“Não existe almoço grátis”, diz uma expressão popular entre os americanos. O ditado se refere ao fato de que, de alguma forma, acabamos tendo que pagar por algo que nos oferecem sob a chancela do gratuito. Em Free: o futuro dos preços, o editor-chefe da prestigiada Wired Magazine e autor do livro A cauda longa, Chris Anderson, contraria o senso comum. Na economia digital, diz o jornalista, algumas coisas podem realmente ser grátis e, por mais paradoxal que seja, gerar lucro. Mostrar como isso acontece é o objetivo do novo livro de Anderson.
Os negócios na internet são baseados em um conjunto de estratégias que envolvem, hoje, um modelo híbrido de distribuição gratuita e cobrança por bens e serviços especializados. O que diferencia a economia digital da “real” é que boa parte do conteúdo da web é compartilhado sem envolver qualquer tipo de relação monetária, em sites como o Wikipedia, o YouTube, o Facebook e o Google.
O serviço de busca Google, aliás, é o que poderíamos chamar de paradigma dos negócios on-line. A empresa é uma das mais lucrativas dos Estados Unidos. E conseguiu isso sem cobrar um centavo sequer pela organização do conteúdo digital da rede e pela maioria dos serviços e ferramentas que oferece, como o Google Maps, o Google Docs (documentos) e o Picasa (fotos). Os ganhos vêm, basicamente, de links patrocinados. Além disso, a cada vez busca que fazemos, ajudamos o algoritmo da empresa, o PageRank, a melhorar esse serviço. Todos nós, de certa forma, também trabalhamos para o Google. E fazemos isso de graça.

▸ **Informações extraídas**
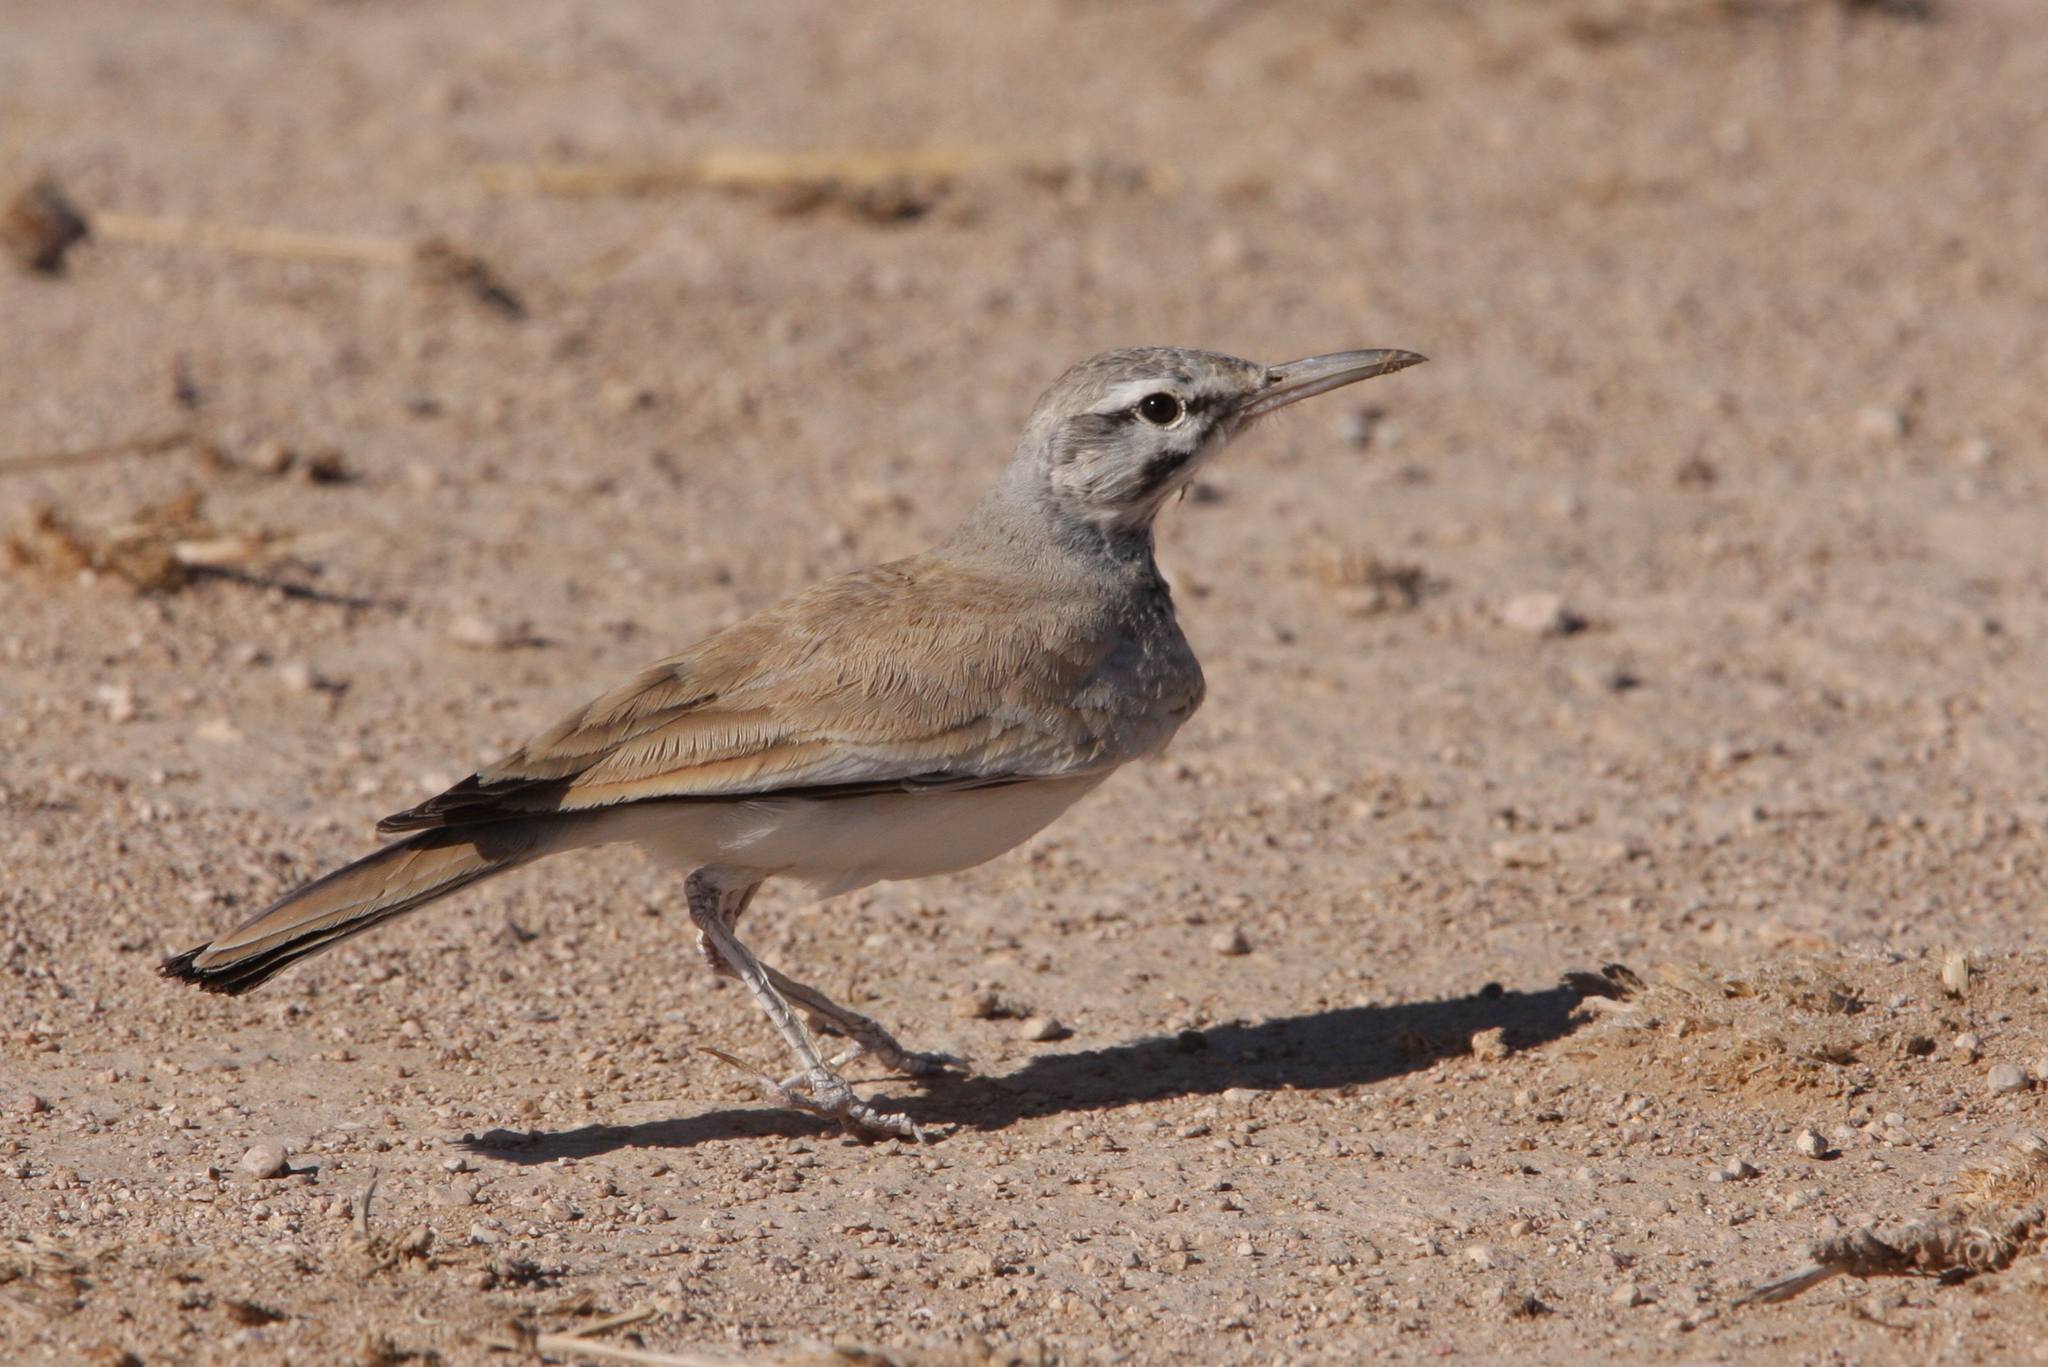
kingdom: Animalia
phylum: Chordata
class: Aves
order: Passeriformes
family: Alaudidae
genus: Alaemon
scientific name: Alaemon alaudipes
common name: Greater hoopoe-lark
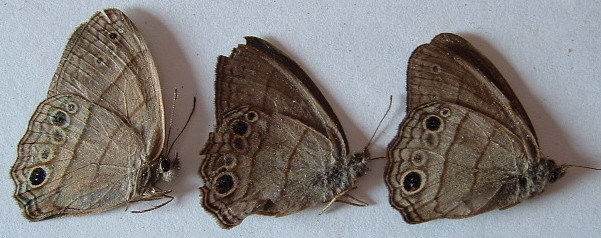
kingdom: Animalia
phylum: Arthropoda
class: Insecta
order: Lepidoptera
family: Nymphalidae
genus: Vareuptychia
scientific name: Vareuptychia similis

▸ **Instruções de trabalho**
[1] Transcreva do texto sobre o livro Free tudo o que vai desde "O serviço de" até "isso de graça.".
[2] Por favor, responda: segundo o texto sobre o livro Free, de onde vêm basicamente os ganhos do Google?
[3] Diga se cada afirmação concorda com o texto sobre o livro Free, respondendo sim ou não e citando as palavras do texto que decidem: (a) O PageRank é o algoritmo do Google. (b) Chris Anderson é editor-chefe da revista Time. (c) O Google cobra pela maioria dos serviços e ferramentas que oferece.

▸ **Respostas dos exercícios**
[1]
O serviço de busca Google, aliás, é o que poderíamos chamar de paradigma dos negócios on-line. A empresa é uma das mais lucrativas dos Estados Unidos. E conseguiu isso sem cobrar um centavo sequer pela organização do conteúdo digital da rede e pela maioria dos serviços e ferramentas que oferece, como o Google Maps, o Google Docs (documentos) e o Picasa (fotos). Os ganhos vêm, basicamente, de links patrocinados. Além disso, a cada vez busca que fazemos, ajudamos o algoritmo da empresa, o PageRank, a melhorar esse serviço. Todos nós, de certa forma, também trabalhamos para o Google. E fazemos isso de graça.

[2] De links patrocinados.

[3]
(a) Sim: "o algoritmo da empresa, o PageRank".
(b) Não: "o editor-chefe da prestigiada Wired Magazine".
(c) Não: "sem cobrar um centavo sequer pela organização do conteúdo digital da rede e pela maioria dos serviços e ferramentas que oferece".